If two or more PE routers connect to a multi-homed site and learn routes for a common set of IP prefixes from that site, then the failure of one of the PE routers or a PE-CE link can be handled by rerouting the traffic over the alternate paths. The traffic failover time in this situation can be reduced if all the PE routers have advance knowledge of the potential backup paths and do not have to wait for BGP route advertisements and, or withdrawals to reprogram their forwarding tables. This can be challenging with normal BGP procedures because a PE router is not allowed to advertise, to other PE routers, a BGP route that it has learned from a connected CE device if that route is not its active route for the destination in the route table. If the multi-homing scenario calls for all traffic destined for an IP prefix to be carried over a preferred primary path (passing through PE1-CE1 for example), then all other PE routers (PE2, PE3, and so on) have that VPN route as their active route for the destination, and they are not able to advertise their own routes for the same IP prefix.

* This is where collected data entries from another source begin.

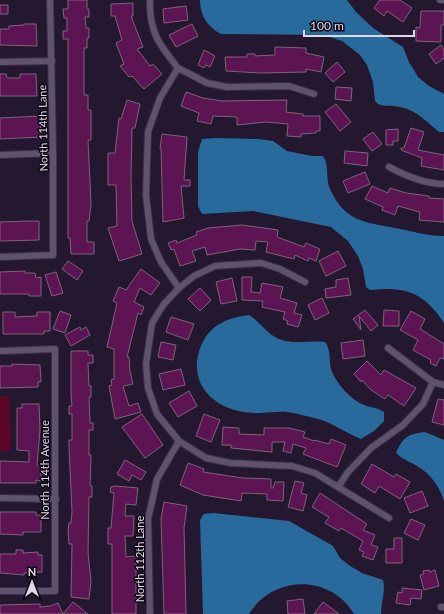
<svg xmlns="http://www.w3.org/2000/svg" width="444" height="614" viewBox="0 0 444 614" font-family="Lato,sans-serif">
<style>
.green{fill:#5e052a}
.water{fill:#286a9b}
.building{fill:#5c1452;stroke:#7f6279}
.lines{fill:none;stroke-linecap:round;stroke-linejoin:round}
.minor-casing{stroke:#3b3246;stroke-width:8}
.minor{stroke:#5f526f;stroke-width:6}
.labels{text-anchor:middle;stroke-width:3;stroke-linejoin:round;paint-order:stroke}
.street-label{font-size:11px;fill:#e0d8ea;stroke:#0b0611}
</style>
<rect width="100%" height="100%" fill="#241831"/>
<!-- green -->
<path class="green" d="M0,396H9L11,450L0,451Z"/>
<!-- water -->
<path class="water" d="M200,0H347L356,12L373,28L403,47L409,62L418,77L429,86L444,94V132H439C427,122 416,110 400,107C392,105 385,107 378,104L375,101L373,82L367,65L360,55L342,41L324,35L221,34C208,27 200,16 200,0Z
M215,138L258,139L273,141L287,151L312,156H323C330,166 325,179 330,189C345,222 365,222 395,228C412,231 427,236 444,236V323C424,292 405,286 370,290L366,287L363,269L358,256L348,241L331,227L253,211L202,214L198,206V152L202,139Z
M249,315C259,321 266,332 275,337C290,346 309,340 325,342C332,351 328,362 332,372C338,385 350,399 364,405C371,408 377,407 384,412V421L374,431L361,439C345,433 331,421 314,418C305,416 296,413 287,412C273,411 258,415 244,412C210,407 187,380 201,346C210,324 228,318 249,315Z
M425,432L444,440V501C439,486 431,474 417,466C409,461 403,460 396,453C403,437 408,434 425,432Z
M213,513L289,521L333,546L340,558L350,566L362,573L383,580C386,590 381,603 381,614H354C330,574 273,575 249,614H203L200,520L204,514Z"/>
<!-- building -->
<path class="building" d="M68,0H87V9H89V17H85L86,28H89V38H87V48H84V95H88V110H91V140H88L91,204L89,221H87V242H94V254H71L70,238H68V39H63V31H67V18H64L63,9H68Z
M380,0H400L412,8L403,22L387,11L384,16L374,8Z
M133,3V16H131L143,47L137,49L150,66L153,64L162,74L144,89L132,76L129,77L120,66L124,64L116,43L122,40L115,16H111V4Z
M0,5H8V14H0Z
M186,6L188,20L164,23L163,9Z
M421,11H444V25H441V42L416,41V27L420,28Z
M24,24H36L37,46L0,45V29H9V26L24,25Z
M192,24L198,36L176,47L169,35Z
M441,45L444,50V58L436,64L429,54Z
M275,47L306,48V53L324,57L321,72L306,69V72L260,73L226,71L225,57H247V54H255V56L275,55Z
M204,50L215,56L210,67L206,65L204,68L198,65Z
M337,62L345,72L333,82L325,73Z
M0,74H6L7,78H20V74H36L37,96H0Z
M336,87L352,88L351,101L335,99Z
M186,92L203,98L222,101L287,100L286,112L303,114V116H320V131H316V133L301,134V137L287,136L288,124L266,122L237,125V117L213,116L211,124L197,121L199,113L181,106Z
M127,100L140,104L135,128H132L131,177L132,221L142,254L119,261L108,228L117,226L116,185H108V153H115L119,118L121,119Z
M336,104L351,122L340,131L325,112Z
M40,116L41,137L0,139V118Z
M411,128L424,132L418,150L444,155V170L421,166L422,158L401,150V148H404Z
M398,129V141H393V145H386V130Z
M373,132L382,144L372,151L363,139Z
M162,134L187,137L184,180H190V186H181L184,218L163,222L161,148H160Z
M345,151L368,153L367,166L344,163Z
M365,172L370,184L348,193L343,181Z
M372,186L388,193L390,188L406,193L429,196V198L444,199V222L419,220L420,212L398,206L395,215L382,210L383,207L365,199Z
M27,221H39V240L0,241V222Z
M242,225L278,230L277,237L304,247L306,243L320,249L316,261L309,258L308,261L295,255L294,259L266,252L268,242L256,241L255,250L240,249L207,255L205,247L192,251L196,261L180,266L174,249L171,250L168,243L176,240L177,243L197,235L196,232L208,228Z
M338,251L346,266L326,276L319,261Z
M68,261L83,271L77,280L62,269Z
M141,269L160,283L151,295L140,288L134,302L144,307L141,315L138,313L127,357H129L130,371L133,384L123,386L129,406L138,403L141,412L115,419L109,386L112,385L111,380L114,379V349L107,347L117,303L113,301L119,287L126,290Z
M25,271V273H35L36,278L41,277V296H29V294H0V272Z
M56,272L63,293L52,296L45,275Z
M242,277H252L251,292L260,293L262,283L283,287L280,298L297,303L294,313L302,315L298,327L287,324L288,321L283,319L285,312L262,307L263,301L242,300Z
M232,278L237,301L221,304L216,282Z
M348,278L351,295L326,298L325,289L336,287V280Z
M200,288L211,300L200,311L188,299Z
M322,298L329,313L315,320L308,305Z
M365,310L378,325L371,331L359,316L361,330L353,319Z
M384,310L399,311V326H383Z
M60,311L71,315L65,333L53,329Z
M411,311L425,319L420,329L444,344V359L440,358L436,366L430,363L431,360L413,350L418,340L400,330Z
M3,312H15V317L37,316V312H50V331H44V334H3Z
M171,317L194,324L188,340L166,332Z
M80,327L81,330L86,327L90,335L71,346L65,335Z
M363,340L365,356L343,359L341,343Z
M161,342L176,345L173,360L158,357Z
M71,351H88V355H93V363H88L89,386H91V397H89L90,423H93V430H89V455H91L90,486H92V497H89L88,553L91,581L89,599L71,597L72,544H69L68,530L69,523H71L72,511L69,447V440H72V414H69V406H72L71,394Z
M367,361L381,375L384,370L416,388L404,406L388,395L385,399L371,390L362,380L361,382L354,374Z
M12,364L40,365L41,382H38V387L0,388V366H12Z
M181,369L185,385L163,390L159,374Z
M189,391L197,406L178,417L169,403Z
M438,399L444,400V425L432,422Z
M22,404H39L40,430L37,465H41V481L36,480V483H0V461L29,462V451L17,450V408H22Z
M142,414L163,445L145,458L122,427Z
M204,414L220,420L211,442L196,436Z
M223,427L239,428V434L264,435V428H289L305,432L303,437L314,441V440L329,444L331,439L346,445L337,467L303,454L306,448L293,444L291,453L283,451L285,442H272V452L231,448V445H222Z
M125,460L146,472L141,480L132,475L129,481L117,474Z
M188,463L204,469L203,472L243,478L271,479V488H273L275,482H284L283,501L267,500V494L242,493L241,501L203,495L180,485Z
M372,464L394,477L396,474L410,482L400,499L379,486L375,493L361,484Z
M295,481L304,483L301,493L307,495L303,511L288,507Z
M115,486L138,488L136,505L126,504L125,516H134L133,536H125L126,557L136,556V614H112V544H108V528H111L114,493L110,492L111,487Z
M422,491L428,506L410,513L404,498Z
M320,493L367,524L363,530L375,535L371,545L378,547L373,560L362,556L364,552L359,550L363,541L341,528L339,531L325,523L329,517L312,507Z
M164,502L187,506L184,528L186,614H164L161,519Z
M0,512H36V515H41V532H23V535L0,534Z
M411,519L425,525L418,540L404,533Z
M394,538H402V563H386V549H394Z
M16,550H23V553L38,552V555H42V572L24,573V575L0,573V554H16Z
M429,570L430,572L435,570L439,586L424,590L420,575L424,574L423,571Z
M402,588L422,590L421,599L411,598L410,605L396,603L398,592L402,593Z
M303,599L305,614H288L287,601Z
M73,602L88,614H63Z
M323,602L339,614H314Z
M58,603L63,614H0V605L40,604V607L50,606Z"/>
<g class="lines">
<!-- minor casing -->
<g class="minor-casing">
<path id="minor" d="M150,0C149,32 159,44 178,68L160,98L148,132L146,195L151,239L161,262L179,288L164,304L152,323L146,364L148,388L157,414L179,441L206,458L231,463L292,466L315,473L389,518
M440,0H444
M0,62L52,61
M178,68L207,83L227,87L289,86L314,94
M0,155L53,153
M389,167C406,176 425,184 444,184
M0,257L53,255V153L50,0
M179,288L194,276L215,266L261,263L280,269L305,282
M388,348L433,382L444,385
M0,351L55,349V591H0
M338,487L348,472L371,448L403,425L423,404L433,382
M0,498L56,499
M441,607H444
M150,614L148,519L157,479L179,441"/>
</g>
<!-- minor -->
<use href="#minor" class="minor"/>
</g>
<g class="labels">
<!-- street labels -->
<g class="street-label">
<text transform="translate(43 128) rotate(-91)" y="4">North 114th Lane</text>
<text transform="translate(45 470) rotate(-90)" y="4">North 114th Avenue</text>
<text transform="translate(140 559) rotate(-90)" y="4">North 112th Lane</text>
</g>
</g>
<!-- north arrow -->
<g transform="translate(32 582)" stroke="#0b0611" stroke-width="3" paint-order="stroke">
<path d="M0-3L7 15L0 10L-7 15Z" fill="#e0d8ea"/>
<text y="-6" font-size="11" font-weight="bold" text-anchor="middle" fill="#e0d8ea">N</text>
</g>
<!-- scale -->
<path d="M304 30v6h110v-6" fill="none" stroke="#e0d8ea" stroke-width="2"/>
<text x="310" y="30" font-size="12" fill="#e0d8ea" stroke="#0b0611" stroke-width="3" paint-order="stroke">100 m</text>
</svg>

The SR OS supports a VPRN feature, configured using the export-inactive-bgp command, that resolves the issue described above. When a VPRN is configured with this command, it is allowed to advertise (as a VPN-IP route toward other PEs) its best CE-BGP route for an IP prefix, even when that CE-BGP route is inactive in the route table because of the presence of a more-preferred VPN-IP route from another PE. In order for the CE-BGP route to be advertised, the CE-BGP route must be accepted by the VRF export policy. When a VPN-IP route is advertised because of the export-inactive-bgp command, the label carried in the route is a per-next-hop label corresponding to the next-hop IP address of the CE-BGP route, or a per-prefix label; this helps avoid packet looping issues because of unsynchronized IP FIBs.

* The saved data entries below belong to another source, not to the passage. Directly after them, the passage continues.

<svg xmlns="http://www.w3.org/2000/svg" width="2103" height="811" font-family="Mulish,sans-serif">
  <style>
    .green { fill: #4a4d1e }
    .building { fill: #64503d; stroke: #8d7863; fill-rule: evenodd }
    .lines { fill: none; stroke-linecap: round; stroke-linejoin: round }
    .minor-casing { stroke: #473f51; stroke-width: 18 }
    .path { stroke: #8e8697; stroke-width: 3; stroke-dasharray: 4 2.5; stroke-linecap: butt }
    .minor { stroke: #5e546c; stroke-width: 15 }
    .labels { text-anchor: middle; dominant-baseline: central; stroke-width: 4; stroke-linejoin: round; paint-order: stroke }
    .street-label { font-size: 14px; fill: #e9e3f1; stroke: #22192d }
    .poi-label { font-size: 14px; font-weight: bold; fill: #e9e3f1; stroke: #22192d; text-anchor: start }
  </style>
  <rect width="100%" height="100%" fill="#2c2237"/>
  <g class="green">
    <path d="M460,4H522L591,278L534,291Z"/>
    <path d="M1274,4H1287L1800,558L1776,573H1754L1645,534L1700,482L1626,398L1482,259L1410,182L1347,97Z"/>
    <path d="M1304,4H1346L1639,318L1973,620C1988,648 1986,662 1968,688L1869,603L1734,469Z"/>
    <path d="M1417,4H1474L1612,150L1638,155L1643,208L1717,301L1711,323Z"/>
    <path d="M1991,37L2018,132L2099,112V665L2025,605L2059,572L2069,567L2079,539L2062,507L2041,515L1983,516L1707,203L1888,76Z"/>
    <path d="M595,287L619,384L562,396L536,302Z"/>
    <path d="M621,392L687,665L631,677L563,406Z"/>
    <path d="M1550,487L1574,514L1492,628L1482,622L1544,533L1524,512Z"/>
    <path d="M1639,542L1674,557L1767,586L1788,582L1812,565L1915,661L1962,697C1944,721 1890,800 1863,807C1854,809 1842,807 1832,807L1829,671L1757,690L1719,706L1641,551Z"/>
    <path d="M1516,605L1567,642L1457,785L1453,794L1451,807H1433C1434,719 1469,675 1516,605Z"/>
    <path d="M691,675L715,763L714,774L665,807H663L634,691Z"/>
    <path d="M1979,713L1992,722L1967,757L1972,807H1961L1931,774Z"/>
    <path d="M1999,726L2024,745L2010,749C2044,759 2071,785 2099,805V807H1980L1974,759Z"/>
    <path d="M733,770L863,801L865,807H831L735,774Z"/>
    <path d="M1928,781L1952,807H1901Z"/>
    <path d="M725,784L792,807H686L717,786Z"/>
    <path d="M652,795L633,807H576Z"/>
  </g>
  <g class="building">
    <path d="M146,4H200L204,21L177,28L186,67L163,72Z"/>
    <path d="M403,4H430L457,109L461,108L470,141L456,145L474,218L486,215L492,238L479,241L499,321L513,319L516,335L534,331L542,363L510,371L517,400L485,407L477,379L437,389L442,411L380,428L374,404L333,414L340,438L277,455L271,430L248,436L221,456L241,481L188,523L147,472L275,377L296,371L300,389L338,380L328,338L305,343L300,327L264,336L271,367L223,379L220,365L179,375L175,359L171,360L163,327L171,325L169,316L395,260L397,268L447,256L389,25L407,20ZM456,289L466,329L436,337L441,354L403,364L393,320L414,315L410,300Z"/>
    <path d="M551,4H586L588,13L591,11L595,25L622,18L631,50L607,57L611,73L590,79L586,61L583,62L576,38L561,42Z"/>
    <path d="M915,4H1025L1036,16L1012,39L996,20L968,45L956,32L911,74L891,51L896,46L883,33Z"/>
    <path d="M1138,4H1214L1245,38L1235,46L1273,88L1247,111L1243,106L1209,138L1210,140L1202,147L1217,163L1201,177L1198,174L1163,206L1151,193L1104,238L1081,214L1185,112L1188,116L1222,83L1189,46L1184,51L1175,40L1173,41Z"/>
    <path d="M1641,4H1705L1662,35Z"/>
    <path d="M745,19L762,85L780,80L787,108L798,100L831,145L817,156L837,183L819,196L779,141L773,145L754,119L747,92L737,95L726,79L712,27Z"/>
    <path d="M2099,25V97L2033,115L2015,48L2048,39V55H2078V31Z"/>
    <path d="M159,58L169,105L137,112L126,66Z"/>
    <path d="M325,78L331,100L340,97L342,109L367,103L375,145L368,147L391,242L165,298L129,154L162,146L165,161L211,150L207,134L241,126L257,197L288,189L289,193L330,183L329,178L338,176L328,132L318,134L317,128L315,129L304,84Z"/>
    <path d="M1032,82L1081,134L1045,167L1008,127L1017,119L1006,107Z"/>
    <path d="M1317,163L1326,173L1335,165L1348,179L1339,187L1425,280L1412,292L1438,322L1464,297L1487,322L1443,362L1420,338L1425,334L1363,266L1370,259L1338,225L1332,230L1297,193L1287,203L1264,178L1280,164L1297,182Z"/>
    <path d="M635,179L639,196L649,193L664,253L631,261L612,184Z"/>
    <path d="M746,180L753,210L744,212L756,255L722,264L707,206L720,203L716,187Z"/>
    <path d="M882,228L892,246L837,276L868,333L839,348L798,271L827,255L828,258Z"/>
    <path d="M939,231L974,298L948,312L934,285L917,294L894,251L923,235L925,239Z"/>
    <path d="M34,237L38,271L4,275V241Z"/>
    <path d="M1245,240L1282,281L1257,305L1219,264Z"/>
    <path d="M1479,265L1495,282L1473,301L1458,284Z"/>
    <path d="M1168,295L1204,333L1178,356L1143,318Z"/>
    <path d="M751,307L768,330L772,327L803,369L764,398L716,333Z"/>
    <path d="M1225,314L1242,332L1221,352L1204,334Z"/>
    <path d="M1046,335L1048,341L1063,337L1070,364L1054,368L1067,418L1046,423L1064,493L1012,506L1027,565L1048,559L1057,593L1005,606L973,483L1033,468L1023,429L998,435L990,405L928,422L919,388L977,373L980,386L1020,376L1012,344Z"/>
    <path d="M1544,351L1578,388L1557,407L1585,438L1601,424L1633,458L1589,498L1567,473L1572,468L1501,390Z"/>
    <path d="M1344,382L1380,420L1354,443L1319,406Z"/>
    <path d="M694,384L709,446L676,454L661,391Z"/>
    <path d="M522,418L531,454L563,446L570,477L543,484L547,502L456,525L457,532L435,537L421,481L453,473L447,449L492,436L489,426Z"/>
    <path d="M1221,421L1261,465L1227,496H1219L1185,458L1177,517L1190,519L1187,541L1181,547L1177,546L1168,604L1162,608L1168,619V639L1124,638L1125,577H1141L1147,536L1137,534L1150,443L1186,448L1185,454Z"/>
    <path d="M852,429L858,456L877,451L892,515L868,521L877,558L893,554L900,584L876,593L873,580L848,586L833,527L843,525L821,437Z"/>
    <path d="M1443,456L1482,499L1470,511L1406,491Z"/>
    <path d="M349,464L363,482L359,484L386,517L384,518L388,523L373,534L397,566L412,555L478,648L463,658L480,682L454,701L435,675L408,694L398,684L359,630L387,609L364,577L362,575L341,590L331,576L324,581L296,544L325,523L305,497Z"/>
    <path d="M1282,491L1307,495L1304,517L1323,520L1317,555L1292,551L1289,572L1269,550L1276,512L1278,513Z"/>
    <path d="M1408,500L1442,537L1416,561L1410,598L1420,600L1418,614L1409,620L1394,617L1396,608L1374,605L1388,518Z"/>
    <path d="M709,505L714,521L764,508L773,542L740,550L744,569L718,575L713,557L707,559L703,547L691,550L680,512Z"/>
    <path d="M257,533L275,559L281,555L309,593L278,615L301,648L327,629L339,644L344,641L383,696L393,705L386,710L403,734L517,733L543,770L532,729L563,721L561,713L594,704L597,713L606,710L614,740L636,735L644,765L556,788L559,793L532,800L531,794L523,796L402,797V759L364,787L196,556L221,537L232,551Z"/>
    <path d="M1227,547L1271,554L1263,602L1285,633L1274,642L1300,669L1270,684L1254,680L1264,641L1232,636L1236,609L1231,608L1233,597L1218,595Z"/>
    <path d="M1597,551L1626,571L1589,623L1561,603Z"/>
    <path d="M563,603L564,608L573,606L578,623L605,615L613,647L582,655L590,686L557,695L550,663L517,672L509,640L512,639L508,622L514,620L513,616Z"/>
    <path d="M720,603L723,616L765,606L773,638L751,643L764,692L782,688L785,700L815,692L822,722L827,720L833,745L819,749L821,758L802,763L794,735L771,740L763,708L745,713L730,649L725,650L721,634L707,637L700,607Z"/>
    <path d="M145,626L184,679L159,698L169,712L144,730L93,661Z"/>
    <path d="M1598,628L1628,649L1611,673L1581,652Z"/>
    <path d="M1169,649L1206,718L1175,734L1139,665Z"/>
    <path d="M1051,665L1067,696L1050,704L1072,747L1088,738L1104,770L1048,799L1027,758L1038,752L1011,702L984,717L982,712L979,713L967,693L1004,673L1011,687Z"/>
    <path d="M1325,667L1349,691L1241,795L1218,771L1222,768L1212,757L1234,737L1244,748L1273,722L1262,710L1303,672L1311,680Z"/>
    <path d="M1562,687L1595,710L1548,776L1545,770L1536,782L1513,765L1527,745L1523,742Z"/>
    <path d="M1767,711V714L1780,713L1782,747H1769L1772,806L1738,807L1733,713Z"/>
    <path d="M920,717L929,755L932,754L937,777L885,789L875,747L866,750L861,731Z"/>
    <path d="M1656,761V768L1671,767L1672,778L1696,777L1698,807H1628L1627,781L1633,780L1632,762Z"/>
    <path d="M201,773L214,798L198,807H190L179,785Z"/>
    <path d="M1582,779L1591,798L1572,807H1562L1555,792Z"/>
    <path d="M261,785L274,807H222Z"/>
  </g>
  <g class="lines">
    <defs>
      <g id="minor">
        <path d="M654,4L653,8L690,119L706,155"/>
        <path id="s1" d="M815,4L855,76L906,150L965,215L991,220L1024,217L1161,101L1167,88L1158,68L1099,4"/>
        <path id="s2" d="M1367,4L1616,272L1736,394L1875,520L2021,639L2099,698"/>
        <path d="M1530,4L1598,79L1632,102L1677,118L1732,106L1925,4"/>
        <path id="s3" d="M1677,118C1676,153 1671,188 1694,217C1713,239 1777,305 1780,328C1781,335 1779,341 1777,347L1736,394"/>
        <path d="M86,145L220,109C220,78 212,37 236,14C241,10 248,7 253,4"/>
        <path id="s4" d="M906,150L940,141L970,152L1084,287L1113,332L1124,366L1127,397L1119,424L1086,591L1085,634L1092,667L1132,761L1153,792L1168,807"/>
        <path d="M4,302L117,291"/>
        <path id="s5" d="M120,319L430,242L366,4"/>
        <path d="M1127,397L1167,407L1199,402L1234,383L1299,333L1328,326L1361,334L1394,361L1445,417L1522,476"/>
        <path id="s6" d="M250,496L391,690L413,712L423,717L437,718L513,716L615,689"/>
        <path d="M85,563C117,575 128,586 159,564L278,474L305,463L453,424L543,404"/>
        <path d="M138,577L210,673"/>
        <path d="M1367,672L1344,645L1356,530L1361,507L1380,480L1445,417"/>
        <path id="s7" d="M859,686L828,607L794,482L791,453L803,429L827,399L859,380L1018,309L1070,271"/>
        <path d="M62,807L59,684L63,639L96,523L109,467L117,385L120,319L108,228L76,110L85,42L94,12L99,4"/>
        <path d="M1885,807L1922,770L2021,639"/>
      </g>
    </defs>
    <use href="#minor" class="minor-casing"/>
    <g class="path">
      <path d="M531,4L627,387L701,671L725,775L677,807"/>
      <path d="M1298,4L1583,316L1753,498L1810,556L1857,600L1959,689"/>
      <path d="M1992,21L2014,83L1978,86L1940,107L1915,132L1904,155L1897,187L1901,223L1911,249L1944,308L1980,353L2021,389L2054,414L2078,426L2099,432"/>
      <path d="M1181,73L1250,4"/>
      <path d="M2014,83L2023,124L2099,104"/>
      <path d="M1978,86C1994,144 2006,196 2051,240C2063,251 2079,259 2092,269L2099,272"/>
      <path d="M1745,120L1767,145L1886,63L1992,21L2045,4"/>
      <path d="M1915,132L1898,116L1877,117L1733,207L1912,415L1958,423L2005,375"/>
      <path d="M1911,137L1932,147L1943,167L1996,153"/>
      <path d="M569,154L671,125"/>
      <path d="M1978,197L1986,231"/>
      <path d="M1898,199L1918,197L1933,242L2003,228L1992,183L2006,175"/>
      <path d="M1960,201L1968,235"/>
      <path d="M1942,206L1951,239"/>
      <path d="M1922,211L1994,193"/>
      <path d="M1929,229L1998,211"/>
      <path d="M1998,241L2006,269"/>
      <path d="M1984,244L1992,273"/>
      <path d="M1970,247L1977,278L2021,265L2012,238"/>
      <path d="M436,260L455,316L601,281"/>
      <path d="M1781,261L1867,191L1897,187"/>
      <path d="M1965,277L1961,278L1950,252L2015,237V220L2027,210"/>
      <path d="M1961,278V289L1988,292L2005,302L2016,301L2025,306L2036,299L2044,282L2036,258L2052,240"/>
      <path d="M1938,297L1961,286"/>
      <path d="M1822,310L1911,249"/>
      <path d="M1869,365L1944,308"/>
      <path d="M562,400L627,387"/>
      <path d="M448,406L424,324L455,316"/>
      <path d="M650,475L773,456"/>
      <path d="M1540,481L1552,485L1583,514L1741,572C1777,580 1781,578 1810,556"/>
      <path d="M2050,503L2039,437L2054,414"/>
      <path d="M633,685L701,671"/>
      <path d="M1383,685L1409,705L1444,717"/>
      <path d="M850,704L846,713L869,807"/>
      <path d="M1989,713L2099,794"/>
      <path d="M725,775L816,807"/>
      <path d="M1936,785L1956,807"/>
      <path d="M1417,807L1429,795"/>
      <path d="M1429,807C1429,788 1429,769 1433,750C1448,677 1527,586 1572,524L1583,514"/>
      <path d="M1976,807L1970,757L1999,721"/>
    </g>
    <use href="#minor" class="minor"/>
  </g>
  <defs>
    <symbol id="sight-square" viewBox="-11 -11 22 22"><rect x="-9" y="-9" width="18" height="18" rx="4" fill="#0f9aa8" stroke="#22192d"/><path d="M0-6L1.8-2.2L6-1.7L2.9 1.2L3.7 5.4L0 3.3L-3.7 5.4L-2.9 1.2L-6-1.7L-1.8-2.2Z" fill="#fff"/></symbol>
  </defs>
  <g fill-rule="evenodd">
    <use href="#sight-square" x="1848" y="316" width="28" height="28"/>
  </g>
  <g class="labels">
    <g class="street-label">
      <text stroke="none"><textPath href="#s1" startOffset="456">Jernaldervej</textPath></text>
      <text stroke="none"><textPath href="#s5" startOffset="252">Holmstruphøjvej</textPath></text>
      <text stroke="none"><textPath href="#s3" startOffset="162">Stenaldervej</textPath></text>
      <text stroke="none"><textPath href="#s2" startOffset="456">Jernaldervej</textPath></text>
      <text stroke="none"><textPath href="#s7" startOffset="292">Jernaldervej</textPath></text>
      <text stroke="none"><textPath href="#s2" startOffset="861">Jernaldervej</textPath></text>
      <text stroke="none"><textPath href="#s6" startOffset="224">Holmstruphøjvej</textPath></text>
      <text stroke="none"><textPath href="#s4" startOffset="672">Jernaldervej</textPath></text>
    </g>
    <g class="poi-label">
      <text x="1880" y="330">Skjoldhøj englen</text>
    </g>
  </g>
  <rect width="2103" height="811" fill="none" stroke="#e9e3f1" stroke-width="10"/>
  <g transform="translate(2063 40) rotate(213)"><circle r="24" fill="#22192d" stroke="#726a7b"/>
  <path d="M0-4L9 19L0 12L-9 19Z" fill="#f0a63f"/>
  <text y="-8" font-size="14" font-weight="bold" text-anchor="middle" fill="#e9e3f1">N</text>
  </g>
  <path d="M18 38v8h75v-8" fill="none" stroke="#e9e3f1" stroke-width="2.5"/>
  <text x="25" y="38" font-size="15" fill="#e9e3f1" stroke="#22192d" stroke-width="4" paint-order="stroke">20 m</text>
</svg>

When a PE router that advertised a backup path for an IP prefix receives a withdrawal for the VPN-IP route that it was using as the primary/active route, its backup path may be promoted to the primary path; that is, the CE-BGP route may become the active route for the destination. In this case, the PE router is required to re-advertise the VPN-IP route with a per-VRF label if that is the default allocation policy and there is no label-per-prefix policy override. It takes some time for the new VPN-IP route to reach all the ingress routers and for them to update their forwarding tables. In the meantime, traffic continues to be received with the old per-next-hop label. The egress PE drops this in-flight traffic unless label retention is configured using the bgp-labels-hold-timer command in the config>router>mpls-labels context. This command configures a delay (in seconds) between the withdrawal of a VPN-IP route with a per-next-hop label and the deletion of the corresponding label forwarding entry in the IOM. The value of bgp-labels-hold-timer should be large enough to account for the propagation delay of the route withdrawal to all the ingress routers.